Work required >> Each of the lines from the one that contains "X441960Y2180D03*" to the end of the entries below should be output exactly.

START Data supplied

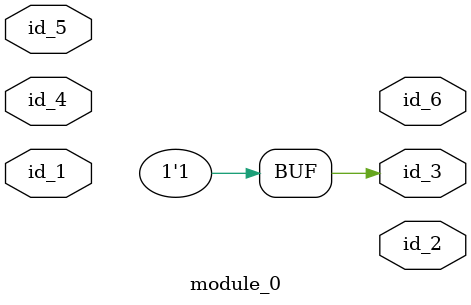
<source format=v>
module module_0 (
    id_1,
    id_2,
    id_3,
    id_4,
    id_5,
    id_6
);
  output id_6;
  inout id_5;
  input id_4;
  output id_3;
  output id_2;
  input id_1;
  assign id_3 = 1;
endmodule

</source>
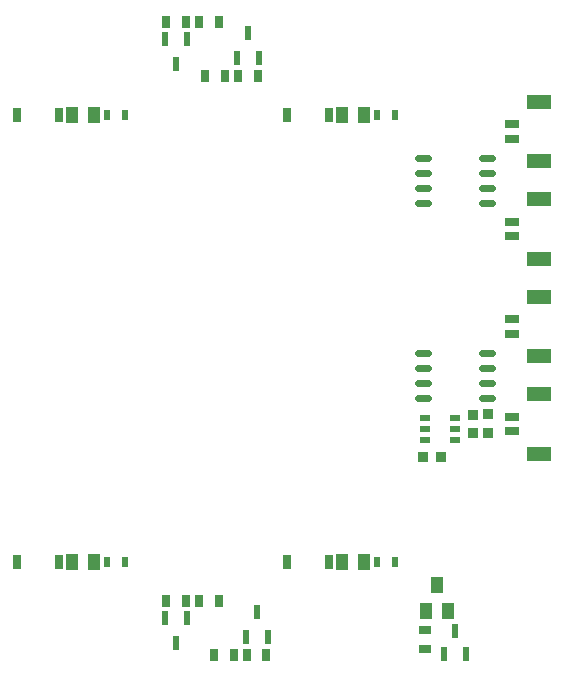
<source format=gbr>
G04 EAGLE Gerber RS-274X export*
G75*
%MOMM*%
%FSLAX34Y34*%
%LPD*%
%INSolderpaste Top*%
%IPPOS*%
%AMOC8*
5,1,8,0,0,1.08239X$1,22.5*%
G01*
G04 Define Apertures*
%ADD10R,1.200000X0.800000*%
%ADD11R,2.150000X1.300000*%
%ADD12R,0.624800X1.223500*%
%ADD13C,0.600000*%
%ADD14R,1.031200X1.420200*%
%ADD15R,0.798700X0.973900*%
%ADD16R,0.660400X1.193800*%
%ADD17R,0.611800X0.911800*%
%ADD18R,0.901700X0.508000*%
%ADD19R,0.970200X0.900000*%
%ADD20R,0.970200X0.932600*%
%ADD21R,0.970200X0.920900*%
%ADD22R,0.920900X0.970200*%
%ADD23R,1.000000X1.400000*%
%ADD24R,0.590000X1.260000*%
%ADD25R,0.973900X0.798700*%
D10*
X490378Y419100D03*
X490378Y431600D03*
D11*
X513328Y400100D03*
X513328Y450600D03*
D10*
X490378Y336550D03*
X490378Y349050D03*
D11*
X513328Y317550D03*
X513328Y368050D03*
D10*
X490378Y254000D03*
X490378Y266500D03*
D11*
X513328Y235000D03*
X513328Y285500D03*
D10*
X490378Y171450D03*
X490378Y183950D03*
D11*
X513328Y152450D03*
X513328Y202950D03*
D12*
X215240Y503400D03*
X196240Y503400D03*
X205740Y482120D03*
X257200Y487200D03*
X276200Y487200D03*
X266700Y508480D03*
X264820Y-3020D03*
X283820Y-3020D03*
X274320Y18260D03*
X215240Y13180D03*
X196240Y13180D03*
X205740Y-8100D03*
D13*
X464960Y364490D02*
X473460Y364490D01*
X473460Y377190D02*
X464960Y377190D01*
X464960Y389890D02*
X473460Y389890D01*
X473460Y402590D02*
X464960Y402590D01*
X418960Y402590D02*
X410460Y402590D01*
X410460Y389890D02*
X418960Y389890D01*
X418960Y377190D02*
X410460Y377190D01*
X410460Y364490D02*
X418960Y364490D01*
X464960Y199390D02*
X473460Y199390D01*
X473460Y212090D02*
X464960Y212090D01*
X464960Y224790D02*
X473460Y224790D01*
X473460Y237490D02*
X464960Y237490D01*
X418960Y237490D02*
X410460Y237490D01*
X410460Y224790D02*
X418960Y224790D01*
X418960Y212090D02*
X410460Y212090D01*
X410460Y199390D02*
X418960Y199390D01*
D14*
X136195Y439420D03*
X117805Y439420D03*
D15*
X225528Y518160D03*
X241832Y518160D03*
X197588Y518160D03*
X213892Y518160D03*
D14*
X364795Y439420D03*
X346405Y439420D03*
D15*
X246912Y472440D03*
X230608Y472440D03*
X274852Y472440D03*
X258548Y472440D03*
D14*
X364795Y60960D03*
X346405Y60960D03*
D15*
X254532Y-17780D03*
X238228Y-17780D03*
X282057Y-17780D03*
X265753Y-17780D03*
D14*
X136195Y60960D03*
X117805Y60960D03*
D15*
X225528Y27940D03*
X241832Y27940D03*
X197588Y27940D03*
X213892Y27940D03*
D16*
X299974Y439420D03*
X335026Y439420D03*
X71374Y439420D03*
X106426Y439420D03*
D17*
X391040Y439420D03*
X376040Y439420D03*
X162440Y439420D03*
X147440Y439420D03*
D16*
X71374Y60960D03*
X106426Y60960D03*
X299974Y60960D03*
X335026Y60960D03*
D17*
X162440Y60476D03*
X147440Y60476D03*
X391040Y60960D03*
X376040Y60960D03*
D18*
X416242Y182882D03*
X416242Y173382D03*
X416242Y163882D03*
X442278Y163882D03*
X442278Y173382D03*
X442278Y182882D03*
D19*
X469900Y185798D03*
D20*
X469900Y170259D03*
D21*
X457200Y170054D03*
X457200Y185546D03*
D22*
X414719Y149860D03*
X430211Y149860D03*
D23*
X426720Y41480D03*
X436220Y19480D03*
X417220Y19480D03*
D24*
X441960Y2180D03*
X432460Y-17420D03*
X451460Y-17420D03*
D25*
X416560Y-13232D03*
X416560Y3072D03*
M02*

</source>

END Data supplied

The completed task >>
X441960Y2180D03*
X432460Y-17420D03*
X451460Y-17420D03*
D25*
X416560Y-13232D03*
X416560Y3072D03*
M02*

</source>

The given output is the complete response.